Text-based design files
━━━━━━━━━━━━━━━━━━━━

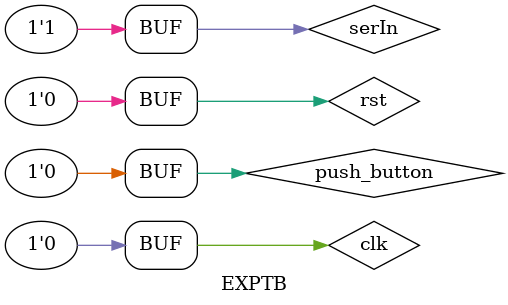
<source format=v>
`timescale 1ns / 1ns
module EXPTB();
	reg push_button = 1'b0, clk = 1'b0, serIn = 1'b0, rst = 1'b0;
	wire ser_Out, serOutValid;
	wire [6:0] seg_out;
	Exp2 extb(.push_button(push_button), .clk(clk), .serIn(serIn), .rst(rst), .serOut(ser_Out), .serOutValid(serOutValid), .seg_out(seg_out));
	
	initial repeat(1000) #100 clk = ~clk;
	initial begin
		#200 rst = 1'b1;
		#200 rst = 1'b0;
		#125 serIn = 1'b1;
		#300 push_button = 1'b1;
		#300 push_button = 1'b0;
		#500 serIn = 1'b0;
		#300 push_button = 1'b1;
		#300 push_button = 1'b0;
		#500 serIn = 1'b1;
		#300 push_button = 1'b1;
		#300 push_button = 1'b0;
		#500 serIn = 1'b1;
		#300 push_button = 1'b1;
		#300 push_button = 1'b0;
		repeat(10) #500 push_button = ~push_button;
	end
endmodule
</source>
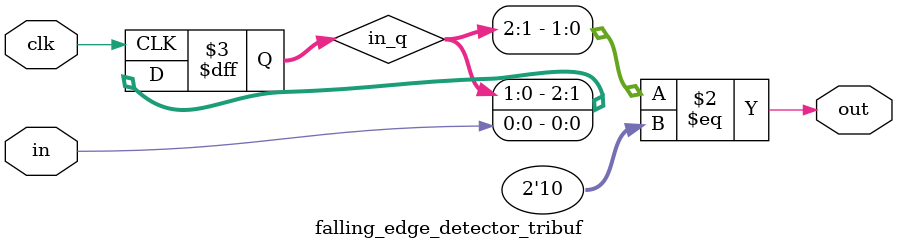
<source format=sv>

module rising_edge_detector ( 
  input clk,
  input in,
  output out
);
  reg in_q;

  always_ff @(posedge clk) begin
    in_q <= in;
  end

  assign out = !in_q && in;
endmodule

module falling_edge_detector ( 
  input clk,
  input in,
  output out
);
  reg in_q;

  always_ff @(posedge clk) begin
    in_q <= in;
  end

  assign out = in_q && !in;
endmodule



module rising_edge_detector_tribuf ( 
  input clk,
  input in,
  output out
);
  reg [2:0] in_q;

  always_ff @(posedge clk) begin
    in_q <= {in_q[1:0], in};
  end

  assign out = (in_q[2:1] == 2'b01);
endmodule

module falling_edge_detector_tribuf ( 
  input clk,
  input in,
  output out
);
  reg [2:0] in_q;

  always_ff @(posedge clk) begin
    in_q <= {in_q[1:0], in};
  end

  assign out = (in_q[2:1] == 2'b10);
endmodule
</source>
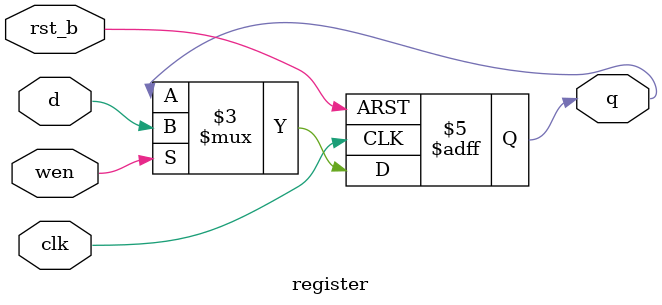
<source format=sv>
module register 
    #(parameter WL = 1)
    (input  logic               clk,
    input   logic               rst_b,
    input   logic   [WL-1:0]    d,
    output  logic   [WL-1:0]    q,
    input   logic               wen);

    always_ff @(posedge clk, negedge rst_b) begin
        if (~rst_b)
            q <= 'b0;
        else begin
            if (wen)
                q <= d;
        end
    end
endmodule: register
</source>
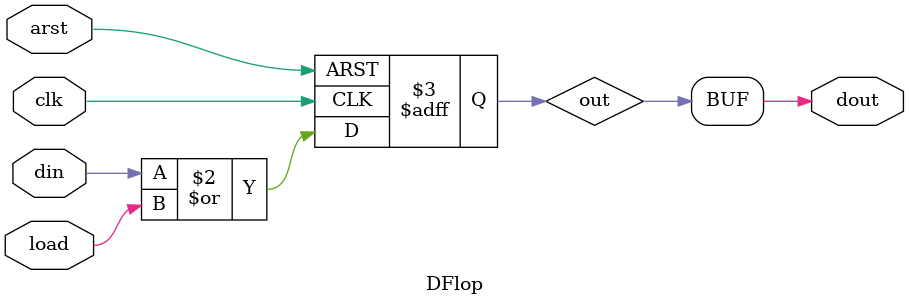
<source format=v>
/*--  *******************************************************
--  Computer Architecture Course, Laboratory Sources 
--  Amirkabir University of Technology (Tehran Polytechnic)
--  Department of Computer Engineering (CE-AUT)
--  https://ce[dot]aut[dot]ac[dot]ir
--  *******************************************************
--  All Rights reserved (C) 2019-2020
--  *******************************************************
--  Student ID  : 
--  Student Name: 
--  Student Mail: 
--  *******************************************************
--  Additional Comments:
--
--*/

/*-----------------------------------------------------------
---  Module Name: Light Dance
---  Description: Module5:
-----------------------------------------------------------*/
`timescale 1 ns/1 ns

module DFlop (
	input  arst  , // async reset
	input  clk   , // clock posedge
	input  din   , // data  in
	input  load  , // data  load 
	output dout    // data  out
);
	reg out;
	always @ (posedge clk or posedge arst) begin
		if(arst) out = 1'b0;
		else out = din | load;			
	end
	assign dout = out;
	
endmodule

</source>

━━━━━━━━━━━━━━━━━━━━

** WORK TO BE COMPLETED **
The word "register" appears in some of the lines above. Copy those lines.

** WRITTEN ANSWER **
module register 
endmodule: register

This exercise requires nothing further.